INPUT MATERIAL:
----

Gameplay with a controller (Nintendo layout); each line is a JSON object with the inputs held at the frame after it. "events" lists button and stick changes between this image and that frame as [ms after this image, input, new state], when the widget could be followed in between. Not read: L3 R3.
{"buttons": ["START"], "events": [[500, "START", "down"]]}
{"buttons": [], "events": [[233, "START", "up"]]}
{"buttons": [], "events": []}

----

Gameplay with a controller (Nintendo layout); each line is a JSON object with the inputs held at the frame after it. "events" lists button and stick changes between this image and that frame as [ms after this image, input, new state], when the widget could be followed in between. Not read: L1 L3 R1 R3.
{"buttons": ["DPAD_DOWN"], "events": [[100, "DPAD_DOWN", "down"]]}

----

ACTIVITY: Look through the entries and return each line that has the word "START" in it.

RESULT OF THIS TASK:
{"buttons": ["START"], "events": [[500, "START", "down"]]}
{"buttons": [], "events": [[233, "START", "up"]]}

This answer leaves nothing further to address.